Source document:
+ + + + + + +

On my other thread, someone mentioned Pit Bull Plecos being aggressive. I was surprised, as I thought they were pretty mild from what I've read. And people seemed to love them. I am definitely putting the female betta I've been eyeing at Petsmart in there (if she's still available) along with some Kuhli loaches and maybe a couple ghost shrimp. The one I have in the 10 gallon is doing great and the male betta doesn't bother him. If the female eats them, well, then so be it. I don't care for very small fish (like tetras) so any more ideas on what else I can stock in there besides two or three cories? The only other thing in there would be a Mystery snail, so far. I was going to divide the 40 gallon and be able to have two bettas, but I don't want to divide a 20 gallon. I want the fish to have more room. So any more fish suggestions? I like milder, slower moving fish, not flighty, skittish ones. I may just end up dividing it so I can have another male betta, the more I think about it. One thing I know for sure is that I'm going to have a female betta.


----------



## hanky (Jan 18, 2012)

*Re: Getting a 20 gallon instead of the 40. Oh well. . .*

ever consider a sorority of bettas? that would be 4-6 females all together in one tank, I dont know alot about them but I think they work out better if all the girls come from one spawn, but dont quote me, check into it if interested. Tell your husband we all said welcome to the hobby lol.

+ + + + + + +

What is needed: Reproduce the entire forum thread about stocking a 20-gallon tank word for word.

Listed records:
+ + + + + + +

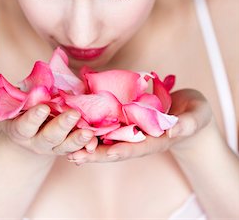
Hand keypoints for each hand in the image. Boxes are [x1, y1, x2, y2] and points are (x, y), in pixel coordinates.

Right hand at [0, 89, 97, 156]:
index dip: (33, 118)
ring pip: (66, 146)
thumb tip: (5, 88)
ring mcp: (53, 146)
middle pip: (49, 138)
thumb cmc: (14, 109)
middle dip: (61, 126)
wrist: (25, 130)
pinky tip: (95, 139)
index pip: (25, 126)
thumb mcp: (2, 103)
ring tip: (89, 131)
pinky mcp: (68, 146)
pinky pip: (79, 149)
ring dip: (78, 139)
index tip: (43, 108)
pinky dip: (87, 145)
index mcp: (19, 129)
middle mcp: (36, 141)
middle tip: (73, 114)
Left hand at [66, 89, 212, 164]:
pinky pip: (110, 121)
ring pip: (108, 137)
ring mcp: (134, 128)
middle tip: (74, 154)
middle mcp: (141, 137)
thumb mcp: (197, 117)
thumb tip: (173, 128)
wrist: (190, 110)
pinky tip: (77, 122)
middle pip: (116, 147)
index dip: (119, 151)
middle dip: (95, 152)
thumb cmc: (196, 114)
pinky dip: (94, 123)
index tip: (104, 153)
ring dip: (89, 141)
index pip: (136, 148)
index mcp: (157, 139)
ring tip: (67, 144)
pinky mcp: (129, 117)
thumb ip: (187, 124)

+ + + + + + +

Output of the exercise:
On my other thread, someone mentioned Pit Bull Plecos being aggressive. I was surprised, as I thought they were pretty mild from what I've read. And people seemed to love them. I am definitely putting the female betta I've been eyeing at Petsmart in there (if she's still available) along with some Kuhli loaches and maybe a couple ghost shrimp. The one I have in the 10 gallon is doing great and the male betta doesn't bother him. If the female eats them, well, then so be it. I don't care for very small fish (like tetras) so any more ideas on what else I can stock in there besides two or three cories? The only other thing in there would be a Mystery snail, so far. I was going to divide the 40 gallon and be able to have two bettas, but I don't want to divide a 20 gallon. I want the fish to have more room. So any more fish suggestions? I like milder, slower moving fish, not flighty, skittish ones. I may just end up dividing it so I can have another male betta, the more I think about it. One thing I know for sure is that I'm going to have a female betta.


----------



## hanky (Jan 18, 2012)

*Re: Getting a 20 gallon instead of the 40. Oh well. . .*

ever consider a sorority of bettas? that would be 4-6 females all together in one tank, I dont know alot about them but I think they work out better if all the girls come from one spawn, but dont quote me, check into it if interested. Tell your husband we all said welcome to the hobby lol.